-------- Material for the task --------

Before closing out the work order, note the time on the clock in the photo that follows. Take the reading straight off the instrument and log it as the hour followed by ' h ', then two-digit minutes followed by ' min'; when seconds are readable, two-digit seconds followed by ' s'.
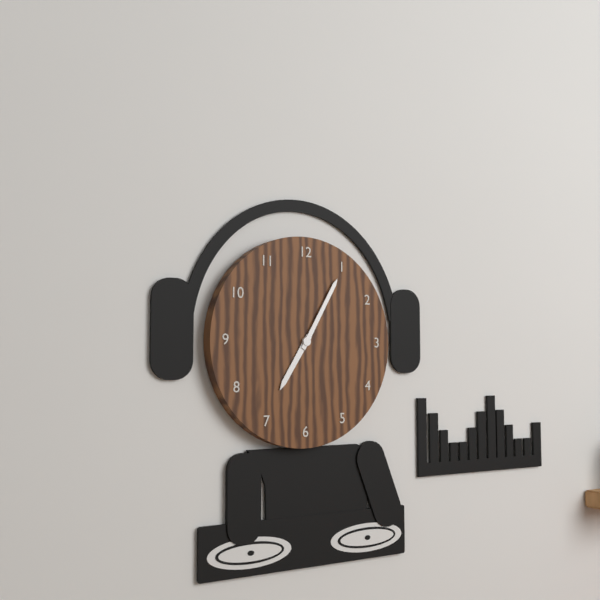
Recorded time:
7 h 05 min
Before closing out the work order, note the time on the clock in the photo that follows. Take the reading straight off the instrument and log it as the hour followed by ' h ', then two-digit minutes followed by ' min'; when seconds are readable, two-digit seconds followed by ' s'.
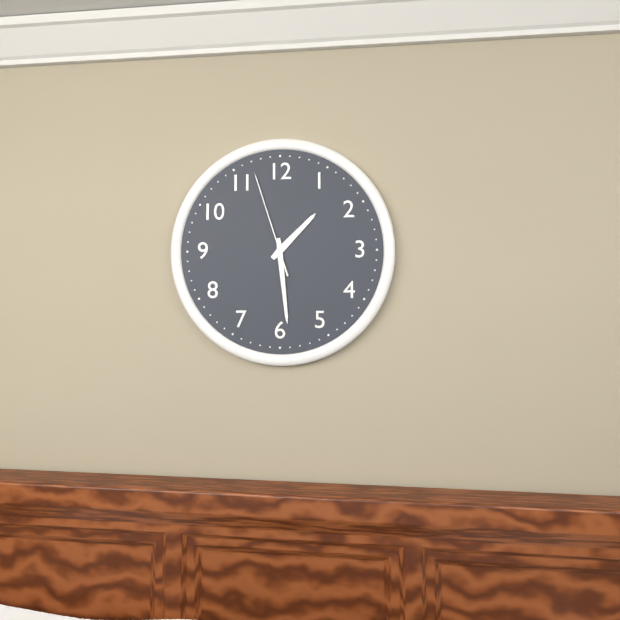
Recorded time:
1 h 29 min 57 s
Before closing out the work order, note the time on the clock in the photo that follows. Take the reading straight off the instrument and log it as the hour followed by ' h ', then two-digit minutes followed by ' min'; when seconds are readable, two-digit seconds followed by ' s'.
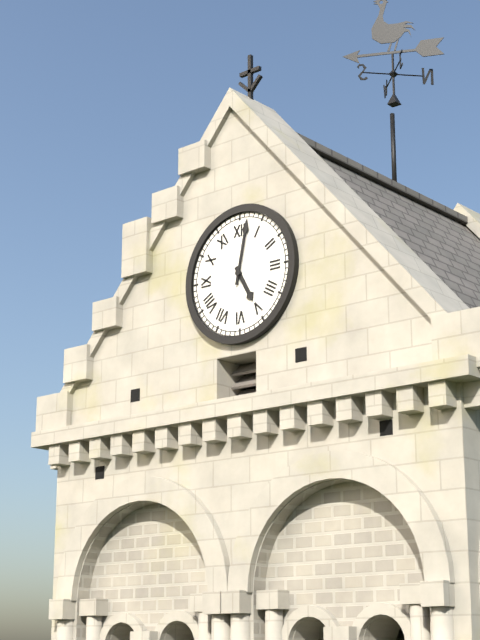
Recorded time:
5 h 02 min
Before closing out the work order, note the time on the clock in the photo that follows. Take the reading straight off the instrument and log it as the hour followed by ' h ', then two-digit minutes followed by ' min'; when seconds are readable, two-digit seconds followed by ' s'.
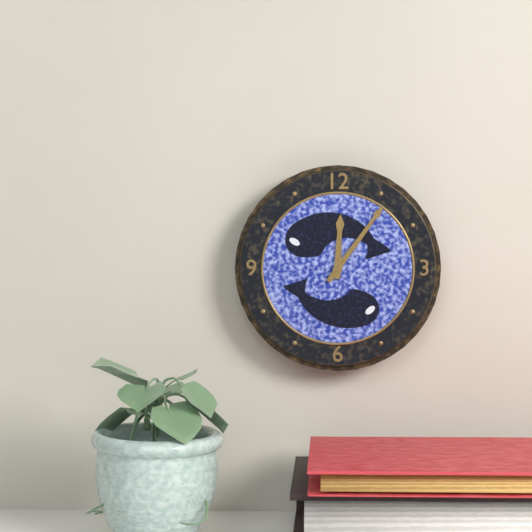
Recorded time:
12 h 06 min
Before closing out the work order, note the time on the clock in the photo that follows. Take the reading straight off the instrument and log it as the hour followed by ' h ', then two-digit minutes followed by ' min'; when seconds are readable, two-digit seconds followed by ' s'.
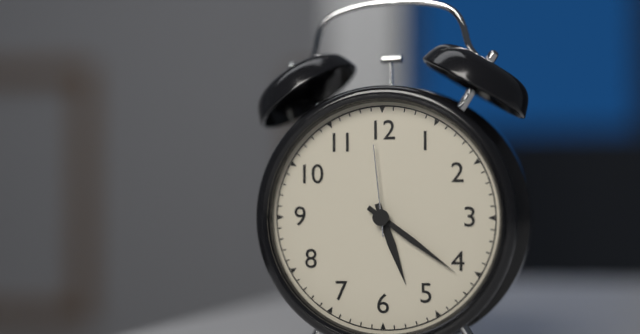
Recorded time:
5 h 21 min 59 s
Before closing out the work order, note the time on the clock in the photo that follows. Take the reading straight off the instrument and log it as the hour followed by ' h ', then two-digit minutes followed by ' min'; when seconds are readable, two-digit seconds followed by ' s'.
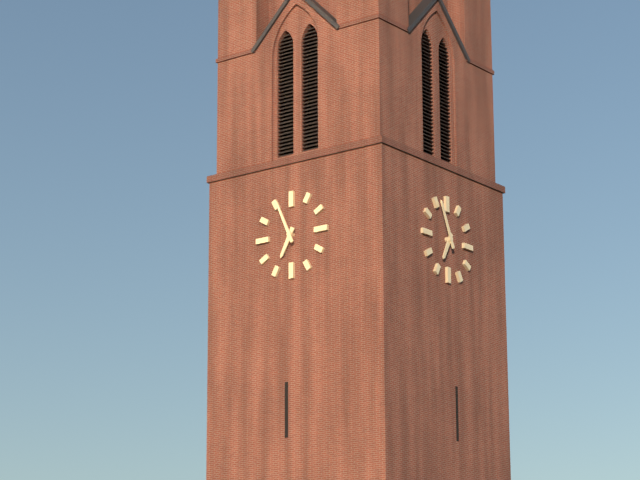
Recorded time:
6 h 56 min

--------

→ **The task**
Reproduce the entire listing above word for word, omitting the pictures.

→ **The reply**
Before closing out the work order, note the time on the clock in the photo that follows. Take the reading straight off the instrument and log it as the hour followed by ' h ', then two-digit minutes followed by ' min'; when seconds are readable, two-digit seconds followed by ' s'.
Recorded time:
7 h 05 min
Before closing out the work order, note the time on the clock in the photo that follows. Take the reading straight off the instrument and log it as the hour followed by ' h ', then two-digit minutes followed by ' min'; when seconds are readable, two-digit seconds followed by ' s'.
Recorded time:
1 h 29 min 57 s
Before closing out the work order, note the time on the clock in the photo that follows. Take the reading straight off the instrument and log it as the hour followed by ' h ', then two-digit minutes followed by ' min'; when seconds are readable, two-digit seconds followed by ' s'.
Recorded time:
5 h 02 min
Before closing out the work order, note the time on the clock in the photo that follows. Take the reading straight off the instrument and log it as the hour followed by ' h ', then two-digit minutes followed by ' min'; when seconds are readable, two-digit seconds followed by ' s'.
Recorded time:
12 h 06 min
Before closing out the work order, note the time on the clock in the photo that follows. Take the reading straight off the instrument and log it as the hour followed by ' h ', then two-digit minutes followed by ' min'; when seconds are readable, two-digit seconds followed by ' s'.
Recorded time:
5 h 21 min 59 s
Before closing out the work order, note the time on the clock in the photo that follows. Take the reading straight off the instrument and log it as the hour followed by ' h ', then two-digit minutes followed by ' min'; when seconds are readable, two-digit seconds followed by ' s'.
Recorded time:
6 h 56 min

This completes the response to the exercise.